Michael Graves has Passed Away

TalkingHead

Well-Known Member
Probably his most significant building for Disney is the Animation Building in Burbank with the dwarves holding up the pediment. Very whimsical.

Of course the Swan and Dolphin are major WDW landmarks.

A very accomplished and clever postmodern (whatever that means!) artist. He'll be remembered, I suspect, in the upper echelon of American architects of his generation.
 

Tom

Beta Return
Probably his most significant building for Disney is the Animation Building in Burbank with the dwarves holding up the pediment. Very whimsical.

Of course the Swan and Dolphin are major WDW landmarks.

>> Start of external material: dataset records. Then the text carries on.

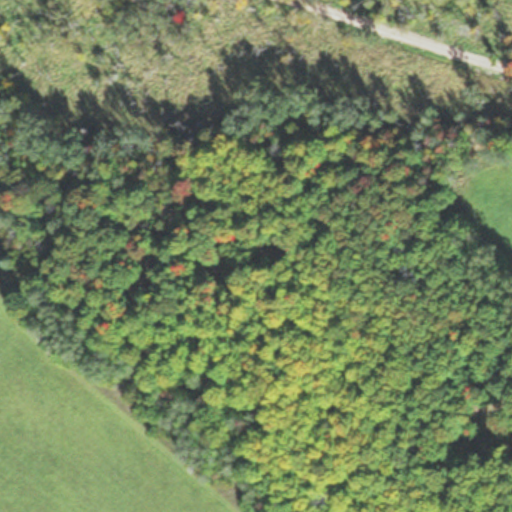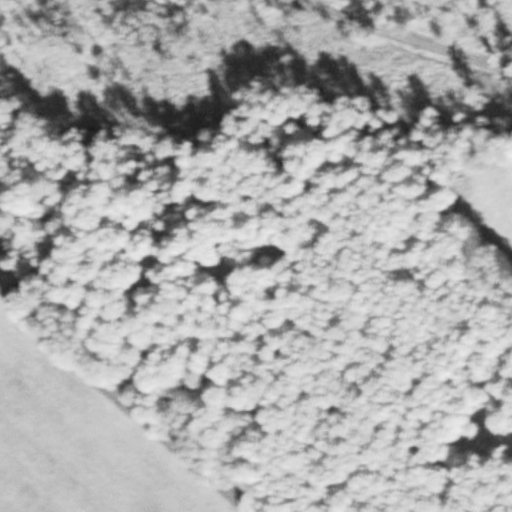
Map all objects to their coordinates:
road: (398, 35)
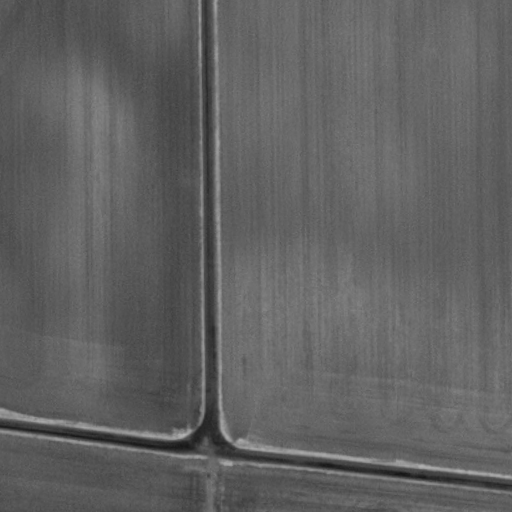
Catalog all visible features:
road: (209, 223)
road: (255, 451)
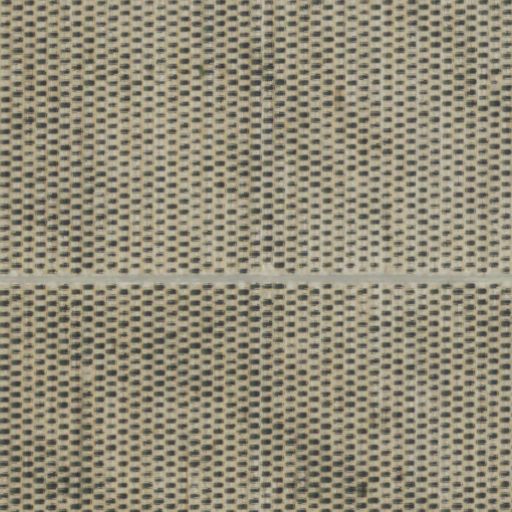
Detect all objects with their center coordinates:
road: (256, 281)
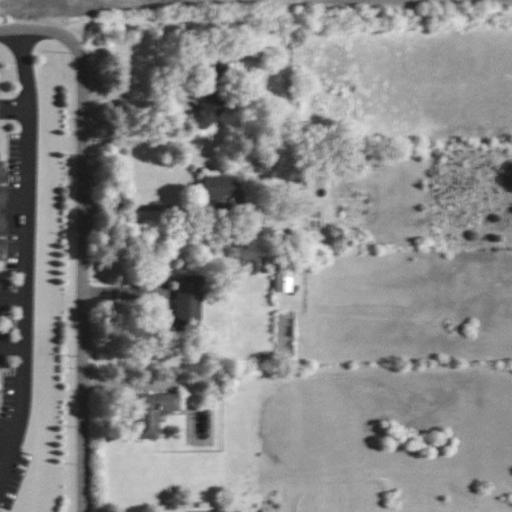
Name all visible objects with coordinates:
road: (36, 28)
road: (134, 92)
building: (208, 106)
building: (221, 189)
building: (1, 203)
road: (140, 205)
road: (24, 248)
road: (84, 273)
building: (287, 274)
building: (187, 298)
road: (11, 299)
road: (11, 348)
building: (153, 412)
building: (224, 511)
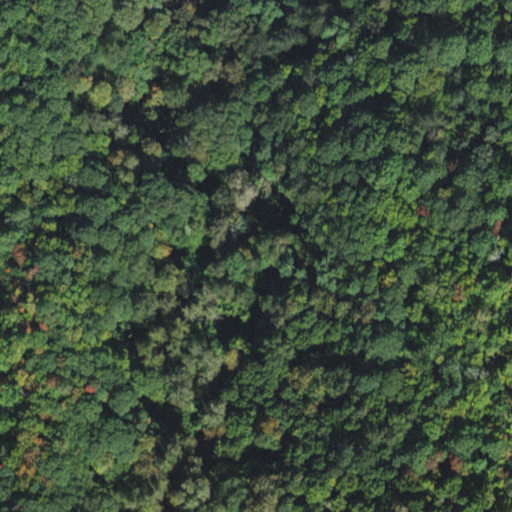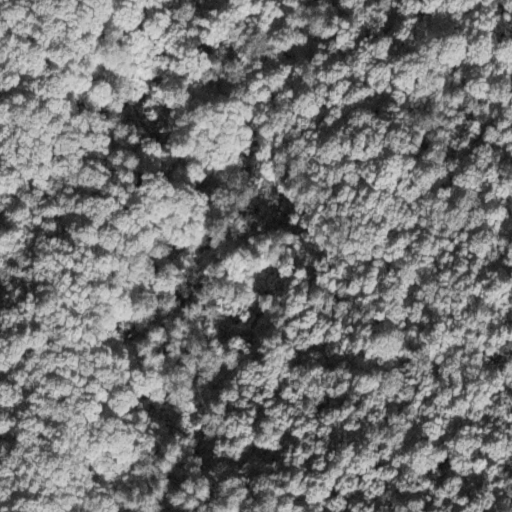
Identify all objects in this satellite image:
road: (176, 13)
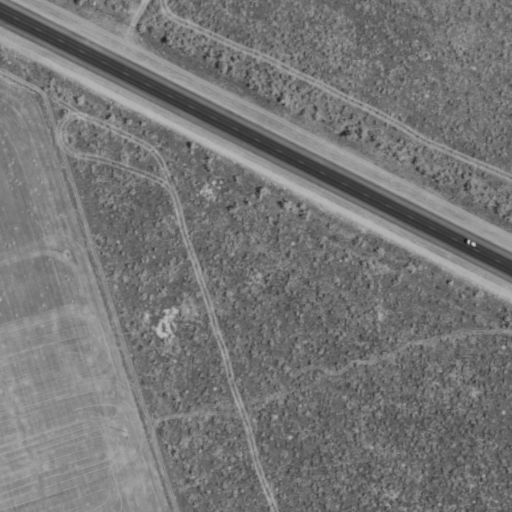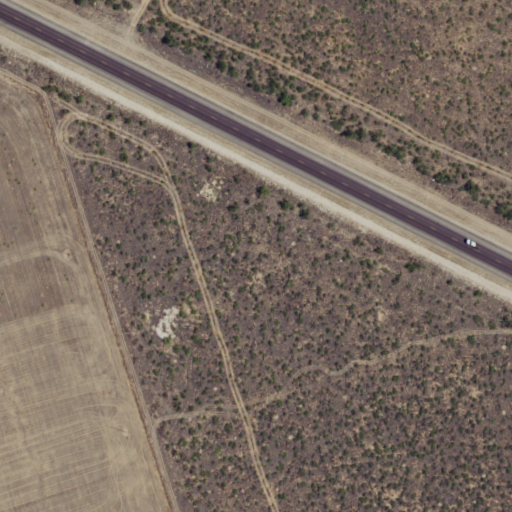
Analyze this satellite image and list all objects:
road: (254, 150)
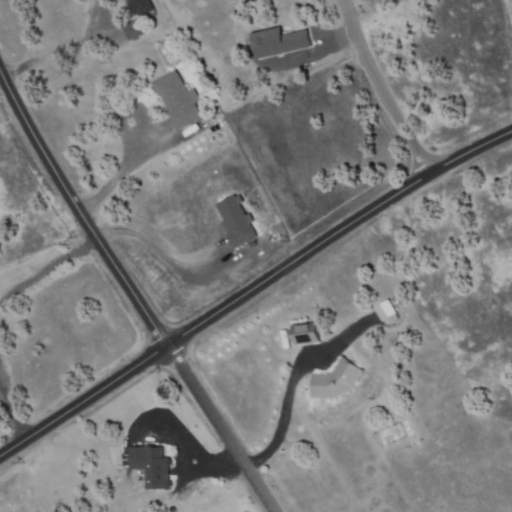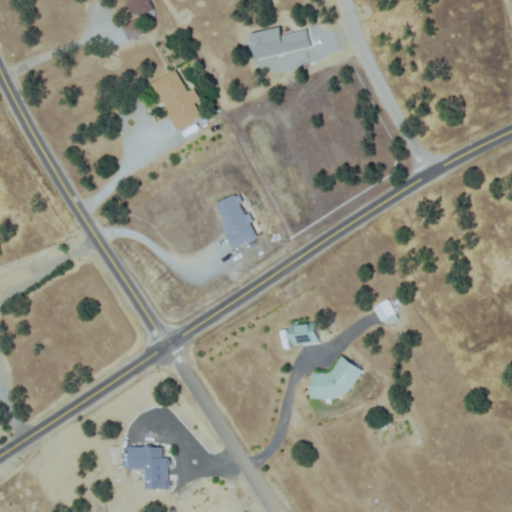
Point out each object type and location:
building: (140, 7)
building: (135, 8)
building: (133, 30)
building: (278, 42)
building: (274, 44)
road: (377, 90)
building: (177, 99)
building: (172, 102)
building: (191, 127)
building: (236, 221)
building: (231, 223)
road: (253, 287)
road: (131, 298)
building: (384, 312)
building: (305, 333)
building: (299, 334)
building: (336, 380)
building: (331, 382)
building: (146, 466)
building: (152, 466)
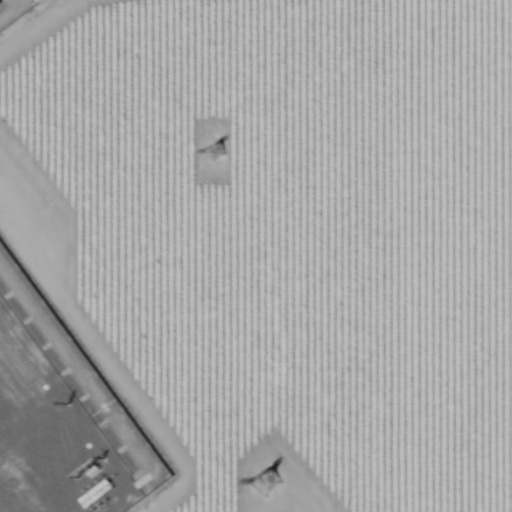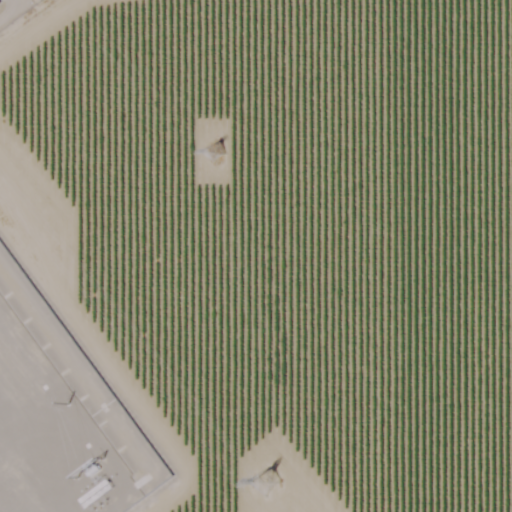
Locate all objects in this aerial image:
power plant: (8, 6)
power tower: (219, 153)
power substation: (62, 413)
power tower: (271, 481)
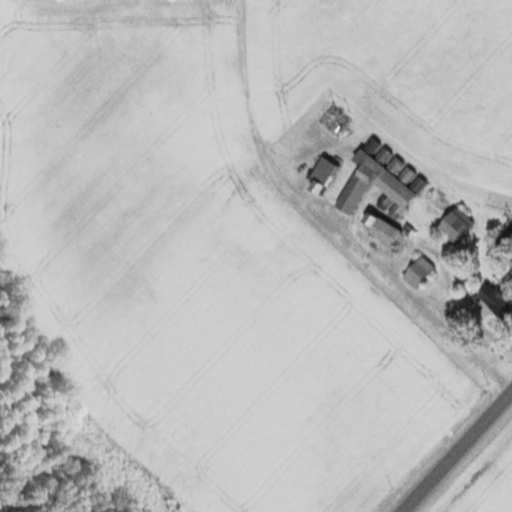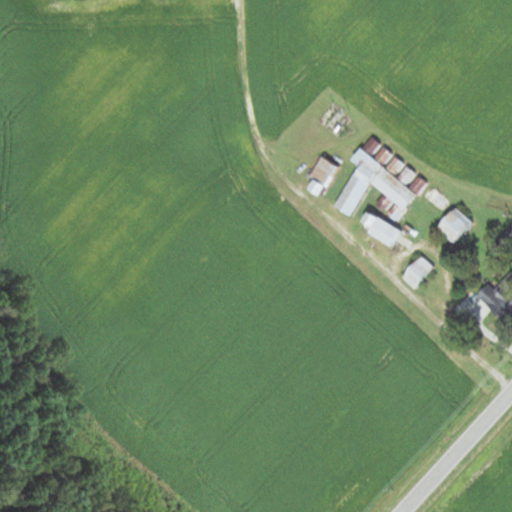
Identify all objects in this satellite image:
building: (397, 165)
building: (408, 175)
building: (322, 178)
building: (374, 186)
building: (455, 227)
building: (380, 230)
building: (418, 273)
building: (499, 300)
power tower: (489, 384)
road: (457, 452)
power tower: (392, 489)
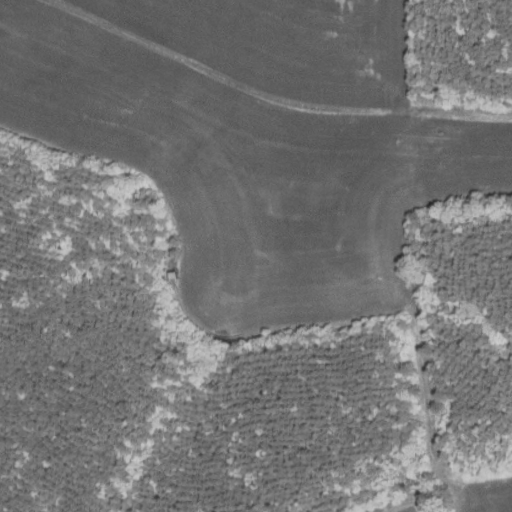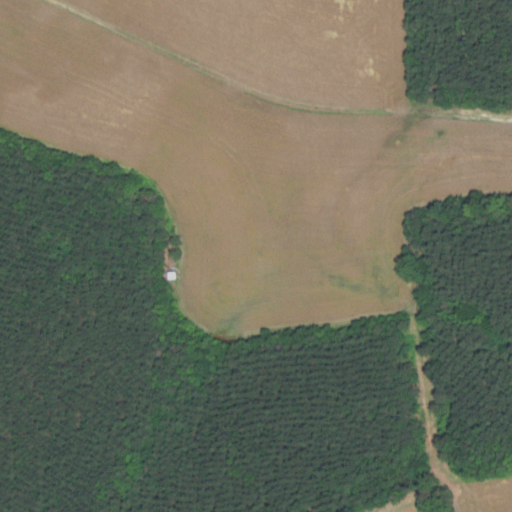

A very accomplished and clever postmodern (whatever that means!) artist. He'll be remembered, I suspect, in the upper echelon of American architects of his generation.

Indeed
 

The Empress Lilly

Well-Known Member
I really liked his 80s/90s Disney work back when it was build, minus the Hotel New York. Now slightly less so. It will be interesting to see if and how it stands the test of time. It could well become classic, a textbook example of the postmodern fashion of the day. What is a vivid expression of a named contemporary style tends to become classic eventually.

Whether for ego or for quality considerations, it did pay for Eisner to go for starchitects.
 

JIMINYCR

Well-Known Member
Isnt it true he designed the Swan and Dolphin to have the monorail go thorough them? ;)

No. Never was intended.
From Yesterland Urban Myths:
His basic concept for the Dolphin was that it was an island formed by a sudden cataclysmic event—an upheaval by an underwater volcano or earthquake. When the island emerged from under the sea, it lifted dolphins out of the water, and these are the dolphins on the roof. The banana leaves on the side of the building are the tropical plants growing on the island. The mysterious “black box” was never intended for monorail usage; it was the heart of the island, which burst open from the sheer force of the events. Water went spilling down the outside of the building into that “dolphin fillet” [two-dimensional dolphin] pool, and then splashed over to the Swan. The railings and the curving landscape connecting the two hotels indicate waves moving from the Dolphin and splashing up along the side of the Swan. These are the waves that you see on the side of the Swan. Two swans were so entranced by this natural phenomenon that they alighted to watch it up close—and were turned to stone.